The Nigerian Guild of Editors (NGE) Monday said the inalienable right to access and disseminate information through an independent press is under attack in Nigeria.
The body therefore called for an urgent need to protect the media, saying “democracy is in danger when a free press is threatened.”
The NGE made the position known in a statement to commemorate the World Press Freedom Day(WPFD) observed May 3 every year.
A statement by the NGE President Mustapha Isah and General Secretary Iyobosa Uwugiaren, said “while the threat to the media freedom in Nigeria is real, the impact on the state of democracy in the country will be very dangerous, if not checked.”
“Today is a day globally, to remind governments of the need to respect their commitment to press freedom. It is also a day of reflection among journalists and other media professionals about issues of press freedom and professional ethics.
“We need to remind governments at all levels in Nigeria that a free and independent media that can keep the people informed and hold leaders accountable, is essential for a strong and sustainable democracy, including free and fair elections. Without it, Nigerians cannot make informed decisions about how they are governed; and address human rights abuses, corruption and abuse of power,” the editors stated.
The Guild further said its members were concerned that “elected leaders in Nigeria, who should be press freedom’s dependable protectors, have made several overt attempts to silence the media voices through proposed legislations that clearly seek to criminalise journalism practice in the country.”
The editors added that “apart from the regular attacks on journalists carrying out their legitimate editorial assignments by overzealous security agents, the current attempts to criminalise journalism practice in the country through obnoxious proposed laws, the suffocating economic environment and harsh political/economic policies of the federal government, have in the past few years, made it almost impossible for the media sector to carry out its constitutional responsibility for the benefit of the citizens.”
It therefore said “there is an urgent need to protect the media; because the impact of the suffocating economic and political environment being created by the government will be very dangerous to our democracy. A threat to the media is a threat to our democracy.
“Governments at all levels must take the lead in making sure that their actions do not inspire violations of press freedom. A democratic society like Nigeria should know that it has a crucial role to play in maintaining media freedom and facilitating access to public information.
“Government should regularly take strong and immediate action against any violations of media freedom – this should include speaking out against violence against journalists and authorities’ failure/refusal to identify and prosecute attackers.”
The NGE also called on the federal government to make newsprints, broadcast equipment and all other consumables in the media sector tax-free, in order to save the media from total collapse.

Given information:
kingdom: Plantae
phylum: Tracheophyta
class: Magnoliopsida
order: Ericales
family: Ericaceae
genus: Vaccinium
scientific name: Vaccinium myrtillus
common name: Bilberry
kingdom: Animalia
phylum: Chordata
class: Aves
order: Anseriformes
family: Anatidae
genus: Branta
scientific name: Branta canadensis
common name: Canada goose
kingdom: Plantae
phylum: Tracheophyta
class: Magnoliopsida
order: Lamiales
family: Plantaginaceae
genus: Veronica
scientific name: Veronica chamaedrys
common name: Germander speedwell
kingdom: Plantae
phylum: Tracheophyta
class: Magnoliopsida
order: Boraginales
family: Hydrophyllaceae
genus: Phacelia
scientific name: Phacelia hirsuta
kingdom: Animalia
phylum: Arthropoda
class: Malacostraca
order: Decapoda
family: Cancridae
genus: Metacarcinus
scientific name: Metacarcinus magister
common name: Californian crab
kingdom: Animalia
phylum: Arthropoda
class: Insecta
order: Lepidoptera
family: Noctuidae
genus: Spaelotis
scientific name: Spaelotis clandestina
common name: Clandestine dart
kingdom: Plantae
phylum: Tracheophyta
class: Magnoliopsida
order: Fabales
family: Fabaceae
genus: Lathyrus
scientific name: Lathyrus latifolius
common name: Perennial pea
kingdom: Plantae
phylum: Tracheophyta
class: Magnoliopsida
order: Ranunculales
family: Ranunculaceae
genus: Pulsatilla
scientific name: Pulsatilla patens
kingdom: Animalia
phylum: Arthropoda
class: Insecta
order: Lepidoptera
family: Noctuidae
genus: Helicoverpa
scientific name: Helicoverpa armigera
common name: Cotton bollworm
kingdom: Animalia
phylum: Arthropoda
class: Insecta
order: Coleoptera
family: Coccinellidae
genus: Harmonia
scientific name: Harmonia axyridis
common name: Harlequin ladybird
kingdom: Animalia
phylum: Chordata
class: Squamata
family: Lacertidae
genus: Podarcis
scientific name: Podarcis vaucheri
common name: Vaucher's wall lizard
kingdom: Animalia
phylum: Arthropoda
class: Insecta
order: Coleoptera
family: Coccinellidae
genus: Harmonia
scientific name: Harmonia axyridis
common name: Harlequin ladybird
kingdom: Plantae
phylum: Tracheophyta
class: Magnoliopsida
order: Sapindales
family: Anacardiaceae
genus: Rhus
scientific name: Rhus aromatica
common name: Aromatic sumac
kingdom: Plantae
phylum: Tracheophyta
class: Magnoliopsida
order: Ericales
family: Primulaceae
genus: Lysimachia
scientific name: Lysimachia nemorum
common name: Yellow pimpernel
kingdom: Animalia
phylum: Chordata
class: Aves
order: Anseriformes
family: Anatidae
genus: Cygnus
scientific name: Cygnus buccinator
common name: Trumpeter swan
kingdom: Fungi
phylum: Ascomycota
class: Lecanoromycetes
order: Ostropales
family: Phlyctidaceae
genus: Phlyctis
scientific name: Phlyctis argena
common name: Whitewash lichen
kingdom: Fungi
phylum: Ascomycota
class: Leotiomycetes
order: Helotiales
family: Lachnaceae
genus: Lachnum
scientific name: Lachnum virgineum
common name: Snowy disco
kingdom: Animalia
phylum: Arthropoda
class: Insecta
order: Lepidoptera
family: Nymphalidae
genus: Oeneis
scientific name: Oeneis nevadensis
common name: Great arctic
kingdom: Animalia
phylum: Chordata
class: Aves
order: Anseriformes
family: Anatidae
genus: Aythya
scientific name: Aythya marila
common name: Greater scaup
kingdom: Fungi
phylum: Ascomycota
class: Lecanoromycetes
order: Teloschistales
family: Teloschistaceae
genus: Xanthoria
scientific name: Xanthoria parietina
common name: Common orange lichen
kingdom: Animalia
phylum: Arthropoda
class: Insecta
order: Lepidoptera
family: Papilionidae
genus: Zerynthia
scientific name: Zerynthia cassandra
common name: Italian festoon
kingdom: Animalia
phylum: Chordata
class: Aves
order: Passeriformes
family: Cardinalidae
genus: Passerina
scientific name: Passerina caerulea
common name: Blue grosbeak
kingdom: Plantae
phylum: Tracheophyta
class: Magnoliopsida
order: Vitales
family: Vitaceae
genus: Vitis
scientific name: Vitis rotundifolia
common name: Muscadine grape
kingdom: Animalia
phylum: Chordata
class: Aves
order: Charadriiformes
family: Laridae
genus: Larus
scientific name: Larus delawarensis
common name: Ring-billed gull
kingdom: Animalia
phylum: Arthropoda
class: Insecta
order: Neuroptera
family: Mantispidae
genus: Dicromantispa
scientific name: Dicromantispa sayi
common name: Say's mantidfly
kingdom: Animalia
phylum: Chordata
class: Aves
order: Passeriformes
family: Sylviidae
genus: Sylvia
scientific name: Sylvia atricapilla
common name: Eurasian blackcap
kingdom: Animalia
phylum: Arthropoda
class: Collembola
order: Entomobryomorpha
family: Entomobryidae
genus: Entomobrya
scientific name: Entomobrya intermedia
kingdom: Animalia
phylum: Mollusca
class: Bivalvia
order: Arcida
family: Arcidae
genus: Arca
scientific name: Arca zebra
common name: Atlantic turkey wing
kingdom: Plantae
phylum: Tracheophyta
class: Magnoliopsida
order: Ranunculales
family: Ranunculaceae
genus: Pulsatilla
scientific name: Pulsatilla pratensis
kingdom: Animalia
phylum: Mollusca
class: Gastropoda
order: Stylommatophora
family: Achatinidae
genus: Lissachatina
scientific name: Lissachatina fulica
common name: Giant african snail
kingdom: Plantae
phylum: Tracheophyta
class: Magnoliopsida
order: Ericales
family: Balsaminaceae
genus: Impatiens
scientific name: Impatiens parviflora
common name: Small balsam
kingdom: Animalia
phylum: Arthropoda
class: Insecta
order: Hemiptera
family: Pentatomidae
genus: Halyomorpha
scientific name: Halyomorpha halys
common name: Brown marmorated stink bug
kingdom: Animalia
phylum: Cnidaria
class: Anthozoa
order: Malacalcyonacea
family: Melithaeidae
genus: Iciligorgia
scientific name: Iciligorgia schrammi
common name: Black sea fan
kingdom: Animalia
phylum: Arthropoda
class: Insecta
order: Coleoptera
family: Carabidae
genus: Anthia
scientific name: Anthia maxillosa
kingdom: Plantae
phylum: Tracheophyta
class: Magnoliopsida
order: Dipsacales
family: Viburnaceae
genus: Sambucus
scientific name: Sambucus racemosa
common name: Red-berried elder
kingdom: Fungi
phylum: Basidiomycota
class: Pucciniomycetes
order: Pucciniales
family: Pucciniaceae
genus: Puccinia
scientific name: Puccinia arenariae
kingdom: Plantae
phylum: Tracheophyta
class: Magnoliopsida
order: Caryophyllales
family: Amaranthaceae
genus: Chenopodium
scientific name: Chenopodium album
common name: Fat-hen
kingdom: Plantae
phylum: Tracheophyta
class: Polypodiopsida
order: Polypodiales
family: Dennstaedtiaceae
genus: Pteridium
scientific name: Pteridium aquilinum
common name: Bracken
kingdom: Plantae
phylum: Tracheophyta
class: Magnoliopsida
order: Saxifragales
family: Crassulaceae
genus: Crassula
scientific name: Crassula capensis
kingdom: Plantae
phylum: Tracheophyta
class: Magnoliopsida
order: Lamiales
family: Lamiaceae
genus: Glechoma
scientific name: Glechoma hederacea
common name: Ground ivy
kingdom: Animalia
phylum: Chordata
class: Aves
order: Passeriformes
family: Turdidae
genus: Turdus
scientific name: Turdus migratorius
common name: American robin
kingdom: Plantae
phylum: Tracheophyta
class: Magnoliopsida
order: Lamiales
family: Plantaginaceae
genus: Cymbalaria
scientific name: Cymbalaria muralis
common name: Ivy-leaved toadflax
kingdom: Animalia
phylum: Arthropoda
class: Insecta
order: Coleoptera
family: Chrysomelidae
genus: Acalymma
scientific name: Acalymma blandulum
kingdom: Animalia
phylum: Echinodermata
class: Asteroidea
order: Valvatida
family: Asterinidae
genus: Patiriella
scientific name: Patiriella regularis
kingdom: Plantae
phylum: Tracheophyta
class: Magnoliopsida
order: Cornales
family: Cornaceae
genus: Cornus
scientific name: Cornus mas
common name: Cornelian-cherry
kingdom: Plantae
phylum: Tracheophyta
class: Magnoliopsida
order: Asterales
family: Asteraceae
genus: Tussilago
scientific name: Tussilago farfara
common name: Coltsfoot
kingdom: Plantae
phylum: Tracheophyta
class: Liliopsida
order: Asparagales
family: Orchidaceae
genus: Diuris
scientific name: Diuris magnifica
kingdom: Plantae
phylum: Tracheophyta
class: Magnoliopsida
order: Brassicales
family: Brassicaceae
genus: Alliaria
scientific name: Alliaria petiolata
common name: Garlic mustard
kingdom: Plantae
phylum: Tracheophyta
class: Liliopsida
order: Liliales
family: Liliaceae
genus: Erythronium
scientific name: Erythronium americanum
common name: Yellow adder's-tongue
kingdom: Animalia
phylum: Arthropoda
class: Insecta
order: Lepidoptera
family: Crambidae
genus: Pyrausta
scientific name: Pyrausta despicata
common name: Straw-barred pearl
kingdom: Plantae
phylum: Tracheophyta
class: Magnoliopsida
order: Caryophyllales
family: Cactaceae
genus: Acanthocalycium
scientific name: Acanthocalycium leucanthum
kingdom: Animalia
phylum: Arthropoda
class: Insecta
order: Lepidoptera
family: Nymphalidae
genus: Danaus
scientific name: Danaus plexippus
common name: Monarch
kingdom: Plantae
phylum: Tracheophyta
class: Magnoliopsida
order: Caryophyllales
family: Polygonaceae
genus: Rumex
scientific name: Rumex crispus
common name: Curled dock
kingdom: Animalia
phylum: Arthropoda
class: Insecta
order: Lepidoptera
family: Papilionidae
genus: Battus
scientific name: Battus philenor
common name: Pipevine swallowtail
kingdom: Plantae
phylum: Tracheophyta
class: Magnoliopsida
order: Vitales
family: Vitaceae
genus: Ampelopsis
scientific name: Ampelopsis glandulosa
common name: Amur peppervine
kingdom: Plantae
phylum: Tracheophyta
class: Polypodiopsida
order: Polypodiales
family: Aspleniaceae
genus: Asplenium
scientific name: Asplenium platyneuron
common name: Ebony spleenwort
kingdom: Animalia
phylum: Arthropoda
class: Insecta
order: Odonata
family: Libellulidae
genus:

Requirements:
• 1. In the article on press freedom in Nigeria, what did the NGE ask the federal government to make tax-free?
• 2. Please pick up the article on press freedom in Nigeria after its final paragraph and write the next few paragraphs.

Answers for the tasks:
• 1. Newsprints, broadcast equipment and all other consumables in the media sector.

• 2.
“The media is a strong pillar of democracy; it is the oxygen of the democratic space; and there is urgent need by the federal government to make intervention to save it from collapsing,” the editors added.
Also speaking on the WPFD, President Muhammadu Buhari lauded the role of the Nigerian media in strengthening democracy.
He also commended the courage and determination of those who daily go the extra time, sometimes at great personal risks, to keep the society well informed.
In fostering the pursuit of journalism in the country, the president reiterated the Nigerian government’s commitment to freedom of the press, pledging to continue ensuring the protection of the rights and privileges of journalists in the lawful performance of their professional duties.
He charged the Nigerian Press to use the WPFD to reflect on the need to embrace the best professional standards and practices, especially in the build-up to the forthcoming general elections.
He said the free performance of media roles and responsibilities during the electoral process is as important as the sanctity and will of Nigerians, expressed through the ballot box.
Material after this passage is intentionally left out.